Поэтому я записывала стрессовую мысль и исследовала ее с помощью четырех вопросов. Иногда я работала над ней в течение часа, а временами на исследование уходило целое утро – до самого полудня. Но сколько бы времени ни занимал процесс осознания мысли, я всегда приходила к тому, что это – не правда, а всего лишь ошибочное предположение.
У меня никак не получалось найти весомое подтверждение своим убеждениям. И задавая себе вопрос: «Как я реагирую, когда верю этой мысли?» – я сразу же видела, что источник страданий вовсе не моя мать, а мои мысли о ней. Тогда я спрашивала себя: «Какой я была до этой мысли? Какой я стану без нее?» И могла ясно видеть любой разворот. Я имела дело с причинно-следственными связями и полярностями. И понимала, что одна полярность может быть такой же истинной, как другая: «Моя мать не любит меня» и «Моя мать меня любит». Выходит, я умирала за причину, имевшую равную себе противоположность. И ничто, кроме исследования, не могло прекратить агонию.

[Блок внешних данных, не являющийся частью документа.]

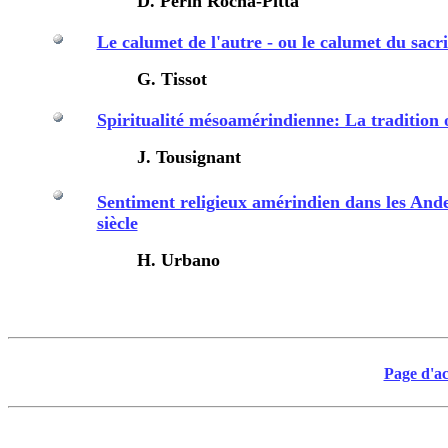
D. Perin Rocha-Pitta
Le calumet de l'autre - ou le calumet du sacri
G. Tissot
Spiritualité mésoamérindienne: La tradition
J. Tousignant
Sentiment religieux amérindien dans les Ande
siècle
H. Urbano
Page d'ac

Я записывала на бумагу каждое убеждение, касающееся моей матери, поскольку мысли, связанные с ней, имели надо мной самую сильную власть. А потом с помощью исследования они очищались сами собой. Таким образом, я работала не со своей матерью, а с моими представлениями о ней, ведь определенное мнение складывается у нас о любом человеке. Все мы думаем: «Я хочу», «Мне нужно», «Она должна», «Она не должна» и так далее. Но, занявшись исследованием своих мыслей, я оставила других людей в покое и погрузилась в изучение своего существа. Я была осознающим себя умом, Богом, который смотрится в свое же собственное зеркало.